Diabetes affects each and every part of your body—then be it your body’s wound healing abilities or your energy levels. Unfortunately, your brain is also a part of this onslaught at the hands of the disease.
However, researchers have found that people with type 2 diabetes who can control their blood sugar levels better have improved brain health than those who don’t.
While diabetes is a lifestyle disease and can affect your life in many ways, with proper management of blood sugar everything can be handled smoothly. Owen Carmichael, Ph.D., Professor and Director, Biomedical Imaging at Pennington Biomedical Research Center says, “It’s important to properly control your blood sugar to avoid the bad brain effects of your diabetes.
“Don’t think you can simply let yourself get all the way to the obese range, lose some of the weight, and everything in the brain is fine. The brain might have already turned a corner that it can’t turn back from,” added Carmichael.
The new paper examined close to 1,100 participants. One group of participants was invited to three sessions each year that focused on diet, physical activity, and social support. The other group changed their diet and physical activity through a program designed to help them lose more than seven per cent of their body weight in a year and maintain that weight loss.

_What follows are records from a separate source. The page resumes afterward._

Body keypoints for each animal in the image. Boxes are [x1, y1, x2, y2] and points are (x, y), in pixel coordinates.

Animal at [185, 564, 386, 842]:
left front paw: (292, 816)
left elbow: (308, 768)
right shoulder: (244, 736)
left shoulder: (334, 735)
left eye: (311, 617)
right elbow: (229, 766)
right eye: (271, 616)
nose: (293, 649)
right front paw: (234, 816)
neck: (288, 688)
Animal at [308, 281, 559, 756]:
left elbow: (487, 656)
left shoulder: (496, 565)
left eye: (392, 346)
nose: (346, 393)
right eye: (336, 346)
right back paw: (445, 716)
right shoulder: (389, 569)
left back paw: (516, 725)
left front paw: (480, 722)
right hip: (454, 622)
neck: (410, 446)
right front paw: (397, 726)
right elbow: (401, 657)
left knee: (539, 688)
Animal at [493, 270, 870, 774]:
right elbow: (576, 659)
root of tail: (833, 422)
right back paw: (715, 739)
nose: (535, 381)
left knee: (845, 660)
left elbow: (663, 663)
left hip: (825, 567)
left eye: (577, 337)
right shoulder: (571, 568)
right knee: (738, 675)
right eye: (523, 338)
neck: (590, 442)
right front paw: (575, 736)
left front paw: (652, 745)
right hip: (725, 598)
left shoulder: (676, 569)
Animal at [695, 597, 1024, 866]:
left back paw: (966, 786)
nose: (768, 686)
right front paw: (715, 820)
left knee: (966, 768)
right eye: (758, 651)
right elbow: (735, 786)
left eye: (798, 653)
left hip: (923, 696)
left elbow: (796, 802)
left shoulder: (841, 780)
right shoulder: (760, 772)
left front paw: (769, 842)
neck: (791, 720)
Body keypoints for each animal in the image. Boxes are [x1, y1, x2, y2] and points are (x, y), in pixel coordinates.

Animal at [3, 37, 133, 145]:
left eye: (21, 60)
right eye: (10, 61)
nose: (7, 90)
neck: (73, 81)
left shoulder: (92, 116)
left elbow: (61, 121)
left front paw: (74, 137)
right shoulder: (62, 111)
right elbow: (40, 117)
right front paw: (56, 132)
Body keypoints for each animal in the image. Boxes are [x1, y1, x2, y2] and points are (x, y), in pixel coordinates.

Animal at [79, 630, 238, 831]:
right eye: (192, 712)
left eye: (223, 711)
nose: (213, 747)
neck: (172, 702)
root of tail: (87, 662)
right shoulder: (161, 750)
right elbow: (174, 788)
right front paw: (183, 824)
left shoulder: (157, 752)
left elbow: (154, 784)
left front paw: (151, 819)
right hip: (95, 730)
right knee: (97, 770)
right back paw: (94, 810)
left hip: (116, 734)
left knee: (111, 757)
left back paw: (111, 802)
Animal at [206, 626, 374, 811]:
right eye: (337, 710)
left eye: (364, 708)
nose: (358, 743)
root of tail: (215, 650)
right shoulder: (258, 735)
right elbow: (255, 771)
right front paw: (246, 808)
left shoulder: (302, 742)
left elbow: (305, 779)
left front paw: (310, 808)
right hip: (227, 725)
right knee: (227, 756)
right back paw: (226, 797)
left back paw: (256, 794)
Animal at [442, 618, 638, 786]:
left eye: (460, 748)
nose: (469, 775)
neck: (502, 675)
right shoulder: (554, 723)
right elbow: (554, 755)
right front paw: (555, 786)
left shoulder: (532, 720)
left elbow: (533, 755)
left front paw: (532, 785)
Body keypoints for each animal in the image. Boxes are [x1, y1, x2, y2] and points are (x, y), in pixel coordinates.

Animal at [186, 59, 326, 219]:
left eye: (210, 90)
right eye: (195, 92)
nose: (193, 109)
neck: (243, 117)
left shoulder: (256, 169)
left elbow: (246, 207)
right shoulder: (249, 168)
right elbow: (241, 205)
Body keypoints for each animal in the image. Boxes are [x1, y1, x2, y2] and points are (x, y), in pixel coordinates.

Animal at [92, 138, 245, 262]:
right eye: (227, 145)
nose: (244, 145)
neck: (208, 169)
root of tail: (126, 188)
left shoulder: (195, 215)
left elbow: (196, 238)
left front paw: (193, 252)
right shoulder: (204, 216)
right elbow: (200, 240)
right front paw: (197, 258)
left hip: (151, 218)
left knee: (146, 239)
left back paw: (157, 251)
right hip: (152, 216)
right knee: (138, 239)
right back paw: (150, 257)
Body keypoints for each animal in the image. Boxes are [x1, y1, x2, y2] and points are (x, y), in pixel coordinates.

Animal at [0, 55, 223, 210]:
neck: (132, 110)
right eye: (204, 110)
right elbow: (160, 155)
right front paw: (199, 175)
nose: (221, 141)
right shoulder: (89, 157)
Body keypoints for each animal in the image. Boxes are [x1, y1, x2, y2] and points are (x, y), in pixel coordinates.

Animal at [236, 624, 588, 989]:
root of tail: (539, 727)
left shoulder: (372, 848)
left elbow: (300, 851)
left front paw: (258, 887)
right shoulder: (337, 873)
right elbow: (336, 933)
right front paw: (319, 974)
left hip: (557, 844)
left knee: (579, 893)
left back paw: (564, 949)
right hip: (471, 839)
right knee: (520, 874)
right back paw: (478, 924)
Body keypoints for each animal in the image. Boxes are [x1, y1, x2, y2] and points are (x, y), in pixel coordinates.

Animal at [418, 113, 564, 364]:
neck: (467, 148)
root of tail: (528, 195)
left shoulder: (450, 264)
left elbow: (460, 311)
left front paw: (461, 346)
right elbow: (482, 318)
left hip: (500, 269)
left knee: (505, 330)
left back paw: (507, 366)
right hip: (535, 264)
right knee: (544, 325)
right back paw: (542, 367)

Also, read: 5 diabetes superfoods that can help you control your blood sugar naturally
Cognitive tests–tests for thinking, learning, and remembering–were given to participants between 8 to 13 years after they started the study. The research team theorized that people with greater improvements in blood sugar levels, physical activity and weight loss would have better cognitive test scores.
This hypothesis proved partially true. Reducing your blood sugar levels did improve test scores. But losing more weight and exercising more did not always raise cognitive test scores. “Every little improvement in blood sugar control was associated with a little better cognition,” Dr Carmichael said. “Lowering your blood sugar from the diabetes range to prediabetes helped as much as dropping from prediabetes levels to the healthy range.”
People who lost more weight improved their executive function skills: short-term memory, planning, impulse control, attention, and the ability to switch between tasks. But their verbal learning and overall memory declined.
“The results were worse for people who had obesity at the beginning of the study. That’s a ‘too little, too late’ type of message,” he said. “People with diabetes who let their obesity go too far, for too long may be past the point of no return, cognition-wise.”
In conclusion, the researcher says that increasing physical activity also generated more benefits for people who were overweight compared to those with obesity. So managing your diabetes can be the way to better cognitive processes.